Она чувствовала, что Володя настороженно слушает, ожидая, как она, совсем не похожая на девушек со стройки, будет врать о себе. И ей больше поверят, если она скажет, что студентка, поэтесса, переводчица, кто угодно. И ободряюще улыбнулся ей, услыхав ее ответ. «Не унизилась до лжи!»
Три пары глаз с разным отношением следили за ней, когда она села за стол. «В правой нож, в левой вилка! Так едят культурные люди, — обучала ее когда-то Дина Васильевна. — Локти не расставляй и жуй с закрытым ртом». Надя обижалась и мысленно возражала ей: «Это потому, что у нее Нюшка посуду моет, а когда сам, да еще воду на керосинке греешь, то можно и одной ложкой пустую картошку лопать». К своей тарелке она едва притронулась, и не потому, что ломалась или талию берегла, она терпеть не могла рыбу. Еще с этапа, вылавливая куски ржавой селедки из жидкой баланды, где «овсинка за овсинкой бегают с дубинкой», она возненавидела всякую рыбу и клятвенно заверила себя: если только когда-нибудь она будет свободной, то никогда, никогда не будет есть рыбу. Конечно, то, что подавали у Володи, была не вяленая треска, не хамса — «веселые ребята», и конечно уж не ржавая сельдь из довоенных запасов, но все равно рыбный запах будил в ней нехорошие чувства. Заметив, что Володя оказывает чрезмерное внимание своей гостье, Серафима Евгеньевна, желая хоть как-нибудь отвлечь его, не выдержала и обратилась к Наде.
— Вы извините меня, если я займу вашего собеседника на минуту по хозяйственным вопросам, — с кисло-сладкой улыбкой проворковала она.
— В чем дело, мама? — недовольно спросил Володя. — Какие со мной можно решать хозяйственные вопросы?
— Ах, извини! — обиделась она. — С кем же мне говорить тогда?
— Мама!

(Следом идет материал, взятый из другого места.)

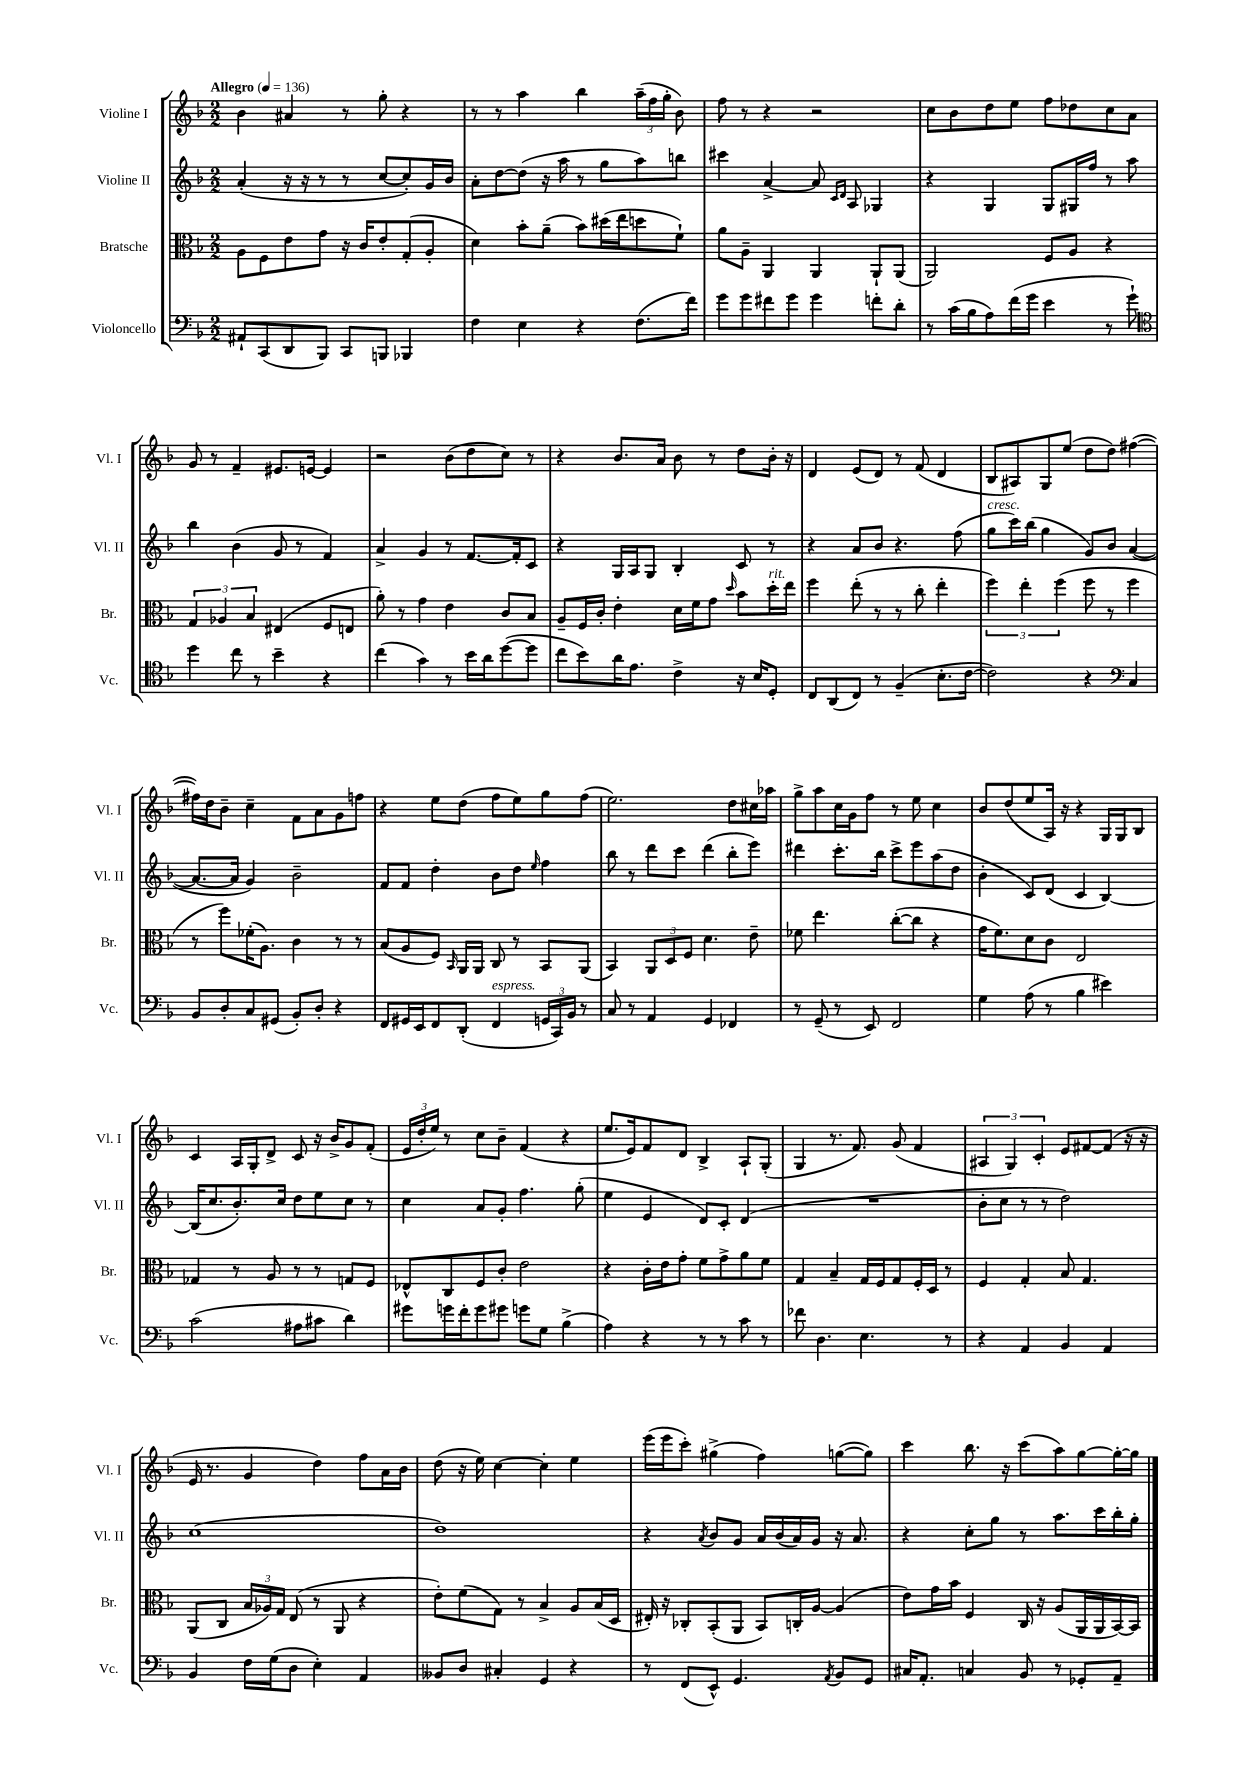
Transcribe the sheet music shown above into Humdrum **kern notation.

**kern	**kern	**kern	**kern
*part4	*part3	*part2	*part1
*staff4	*staff3	*staff2	*staff1
*I"Violoncello	*I"Bratsche	*I"Violine II	*I"Violine I
*I'Vc.	*I'Br.	*I'Vl. II	*I'Vl. I
*clefF4	*clefC3	*clefG2	*clefG2
*k[b-]	*k[b-]	*k[b-]	*k[b-]
*M2/2	*M2/2	*M2/2	*M2/2
*MM136	*MM136	*MM136	*MM136
=1	=1	=1	=1
!	!	!	!LO:TX:a:B:t=Allegro
8AA#X`/L	8A\L	(4a'/	4b-\
(8CC/	8F\	.	.
8DD/	8e\	16r	4a#X/
.	.	16r	.
8BBB-/J)	8g\J	8r	.
8CC/L	16r	8r	8r
.	16c/KL	.	.
8BBBn/J	8e'/	[8cc/L	8gg'\
4BBB-X/	(8G'/	8cc'/])	4r
.	8A'/J	16g/L	.
.	.	16b-/JJ	.
=2	=2	=2	=2
4F\	4d\)	8a'\L	8r
.	.	[8dd\	8r
4E\	8b-'\L	(8dd\J]	4aa\
.	(8a~\J	16r	.
.	.	16aa\	.
4r	8b-\L)	8r	4bb-\
.	(16dd#X\L	8gg\L	.
.	16ee\J	.	.
(8.F\L	8ddn\	8aa\)	(24aa~\LL
.	.	.	24ff\
.	.	.	24gg'\JJ
.	8f`\J)	8bbn\J	8b-\)
16f\Jk)	.	.	.
=3	=3	=3	=3
8g\L	8a\L	4ccc#X\	8ff\
8g\	8A~\J	.	8r
8f#X\	4AA/	[4a^/	4r
8g\J	.	.	.
4g\	4AA/	8a/]	2r
.	.	16qqc/LL	.
.	.	16qqd/JJ	.
.	.	8A/	.
8fn'\L	8AA`/L	4G-X/	.
8d'\J	(8AA/J	.	.
=4	=4	=4	=4
8r	2AA/)	4r	8cc\L
(16c\LL	.	.	8b-\
16B-\J	.	.	.
8A\)	.	4G/	8dd\
(16f\L	.	.	8ee\J
16g\JJ	.	.	.
4e\	8F/L	8G/L	8ff\L
.	8A/J	16G#X/L	8dd-X\
.	.	16ff/JJ	.
8r	4r	8r	8cc\
8g`\)	.	8aa\	8a\J
!!LO:LB:g=z
=5	=5	=5	=5
*clefC4	*	*	*
4dd\	6G/	4bb-\	8g/
.	.	.	8r
.	6A-X/	.	.
8cc\	.	(4b-\	4f~/
.	6B-/	.	.
8r	.	.	.
4b-~\	(4E#X/	8g/	8.e#X/L
.	.	8r	.
.	.	.	[16en/Jk
4r	8F/L	4f/)	4e/]
.	8En/J	.	.
=6	=6	=6	=6
(4cc\	8a'\)	4a^/	2r
.	8r	.	.
4g\)	4g\	4g/	.
8r	4e\	8r	(8b-\L
16b-\LL	.	[8.f/L	8dd\
16a\J	.	.	.
([8dd\	8c/L	.	8cc\J)
.	.	16f'/k]	.
8dd\J]	8B-/J	8c/J	8r
=7	=7	=7	=7
8cc\L	8A~/L	4r	4r
8b-\)	16F/L	.	.
.	16c'/JJ	.	.
16a\K	4e'\	16G/LL	8.b-/L
8.e\J	.	16A/J	.
.	.	8G/J	.
.	.	.	16a/Jk
4c^\	16d\LL	4B-'/	8b-\
.	16f\J	.	.
.	8g\J	.	8r
.	16qqdd/	.	.
16r	8b-\L	8c/	8dd\L
16B-/KL	.	.	.
!	!LO:TX:a:i:t=rit.	!	!
8D'/J	16dd'\L	8r	16b-'\Jk
.	16ee\JJ	.	16r
=8	=8	=8	=8
8C/L	4ff\	4r	4d/
(8AA/	.	.	.
8C/J)	(8ee'\	8a/L	(8e/L
8r	8r	8b-/J	8d/J)
(4F~/	8r	4.r	8r
.	8cc'\	.	(8f/
8.B-'\L	4ee'\	.	4d/
.	.	(8ff\	.
[16c\Jk	.	.	.
=9	=9	=9	=9
!	!	!LO:TX:a:i:t=cresc.	!
2c\])	6ff\)	8gg\L	8B-/L
.	.	16ccc\L)	8A#X/)
.	6ee'\	.	.
.	.	(16bb-\JJ	.
.	.	4gg\	8G/
.	(6ff\	.	.
.	.	.	(8ee/J
4r	8ff\	8g/L)	8dd\L
.	8r	8b-/J	8dd\J)
*clefF4	*	*	*
4C/	4ff\	([4a/	([4ff#X\
!!LO:LB:g=z
=10	=10	=10	=10
8BB-/L	8r	8.a/L_	16ff#X\LL])
.	.	.	16dd\J
8D'/	8ff\L)	.	8b-~\J
.	.	16a/Jk]	.
8C/	(16f-X'\K	4g/)	4cc~\
.	8.A\J)	.	.
(8GG#X/J	.	.	.
8BB-'/L)	4c\	2b-~\	8f\L
8D'/J	.	.	8a\
4r	8r	.	8g\
.	8r	.	8ffn\J
=11	=11	=11	=11
8FF/L	(8B-/L	8f/L	4r
16GG#X/L	8A/	8f/J	.
16EE/J	.	.	.
8FF/	8F/J)	4dd'\	8ee\L
.	16qqBB-/	.	.
(8DD'/J	16AA/LL	.	(8dd\J
.	16AA/JJ	.	.
!LO:TX:a:i:t=espress.	!	!	!
4FF/	8C/	8b-\L	8ff\L
.	8r	8dd\J	8ee\)
.	.	16qqee/	.
24GGn/LL	8BB-/L	4ff\	8gg\
24CC/)	.	.	.
24BB-/JJ	.	.	.
8r	(8AA/J	.	(8ff\J
=12	=12	=12	=12
8C/	4BB-/)	8bb-\	2.ee\)
8r	.	8r	.
4AA/	12AA/L	8ddd\L	.
.	12D/	.	.
.	.	8ccc\J	.
.	12F/J	.	.
4GG/	4.d\	(4ddd\	.
4FF-X/	.	8bb-'\L	8dd\L
.	8e~\	8eee\J)	16cc#X\L
.	.	.	16aa-X\JJ
=13	=13	=13	=13
8r	8f-X\	4ddd#X\	8gg^\L
(8GG~/	4.ee\	.	8aa\
8r	.	8.ccc'\L	16cc\L
.	.	.	16g\J
8EE/)	.	.	8ff\J
.	.	16bb-\Jk	.
2FF/	([8cc'\L	8ccc^\L	8r
.	8cc\J]	8eee\	8ee\
.	4r	(8aa\	4cc\
.	.	8dd\J	.
=14	=14	=14	=14
4G\	16g\KL	4b-'\	8b-/L
.	8.f\)	.	.
.	.	.	(8dd/
(8A\	8d\	8c/L)	8ee/
8r	8c\J	(8d/J	16A/Jk)
.	.	.	16r
4B-\	2E/	4c/	4r
4e#X\)	.	[4B-/)	16G/LL
.	.	.	16G/J
.	.	.	8B-/J
!!LO:LB:g=z
=15	=15	=15	=15
(2c\	4G-X/	(16B-/KL]	4c/
.	.	8.cc/	.
.	8r	8.b-'/)	16A/LL
.	.	.	16G'/J
.	8A/	.	8d^/J
.	.	16cc/Jk	.
8A#X\L	8r	8dd\L	8c/
8c#X\J	8r	8ee\	16r
.	.	.	16b-^/KL
4d\)	8Gn/L	8cc\J	8g/
.	8F/J	8r	(8f'/J
=16	=16	=16	=16
8g#X\L	8E-X^^/L	4cc\	24e/LL
.	.	.	24dd'/
.	.	.	24ee/JJ)
16gn\L	8C/	.	8r
16f'\J	.	.	.
8g\	8F/	8a/L	8cc\L
8g#X\J	8c'/J	8g'/J	8b-~\J
8gn\L	2e\	4.ff\	(4f/
8G\J	.	.	.
(4B-^\	.	.	4r
.	.	(8gg'\	.
=17	=17	=17	=17
4A\)	4r	4ee\	8.ee/L
.	.	.	16e/k)
4r	16c'\LL	4e/	8f/
.	16e\J	.	.
.	8g'\J	.	8d/J
8r	8f\L	8d/L)	4B-^/
8r	8g^\	8c'/J	.
8c\	8a\	(4d/	8A`/L
8r	8f\J	.	(8G'/J
=18	=18	=18	=18
8f-X\	4G/	1r	4G/
4.D\	.	.	.
.	4B-~/	.	8.r
.	.	.	8.f/)
4.E\	16G/LL	.	.
.	16F/J	.	.
.	8G/	.	(8g/
.	16F'/L	.	4f/
.	16D/JJ	.	.
8r	8r	.	.
=19	=19	=19	=19
4r	4F/	8b-'\L	6A#X/
.	.	8cc\J	.
.	.	.	6G/)
4AA/	4G'/	8r	.
.	.	.	6c'/
.	.	8r	.
4BB-/	8B-/	2dd\)	8e/L
.	4.G/	.	[8f#X/
4AA/	.	.	(8f#/J]
.	.	.	16r
.	.	.	16r
!!LO:LB:g=z
=20	=20	=20	=20
4BB-/	(8AA/L	(1cc	16e/
.	.	.	8.r
.	8C/J	.	.
16F\LL	24B-/LL	.	4g/
.	24A-X/)	.	.
(16G\J	.	.	.
.	24G/JJ	.	.
8D\J	(8E/	.	.
4E'\)	8r	.	4dd\)
.	8AA/	.	.
4AA/	4r	.	8ff\L
.	.	.	16a\L
.	.	.	16b-\JJ
=21	=21	=21	=21
8BB--X/L	8e'\L)	1dd)	(8dd\
8D/J	(8f\	.	16r
.	.	.	16ee\)
4C#X'/	8G\J)	.	[4cc\
.	8r	.	.
4GG/	4B-^/	.	4cc'\]
4r	8A/L	.	4ee\
.	(16B-/L	.	.
.	16D/JJ	.	.
=22	=22	=22	=22
8r	16E#X'/)	4r	(16eee\LL
.	16r	.	16eee\J
(8FF/L	8C-X'/L	.	8ccc'\J)
.	.	8qa/	.
8EE^^/J)	(8BB-'/	8b-/L	(4gg#X^\
4.GG/	8AA/J	8g/J	.
.	8BB-/L)	16a/LL	4ff\)
.	.	(16b-/	.
.	16Cn'/L	16a/)	.
.	[16A/JJ	16g/JJ	.
8qAA/	.	.	.
8BB-/L	(4A/]	16r	([8ggn\L
.	.	8.a/	.
8GG/J	.	.	8gg\J])
=23	=23	=23	=23
16C#X/KL	8e\L)	4r	4ccc\
8.AA'/J	.	.	.
.	16g\L	.	.
.	16b-\JJ	.	.
4Cn/	4F/	8cc'\L	8.bb-\
.	.	8gg\J	.
.	.	.	16r
8BB-/	16C/	8r	(8ccc\L
.	16r	.	.
8r	(8A/L	8.aa\L	8aa\)
8GG-X'/L	16AA/L	.	[8gg\
.	16AA/	16ccc\L	.
8AA~/J	[16BB-/)	16bb-'\	16gg'\L_
.	16BB-/JJ]	16gg'\JJ	16gg\JJ]
==	==	==	==
*-	*-	*-	*-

Ты что, не видишь? Володя занят! — снисходительно заметила Татьяна.
Надю давно тянуло, как магнитом, взглянуть на кипу нот, аккуратной стопочкой сложенных на хвосте рояля. Пианино и рояли с детских лет наводили на нее тоску своей недосягаемостью, как несбыточная, но любимая мечта.
— Можно мне посмотреть ноты? — не удержалась она.
— Разумеется! — сказала, великодушно кивнув головой, Серафима Евгеньевна.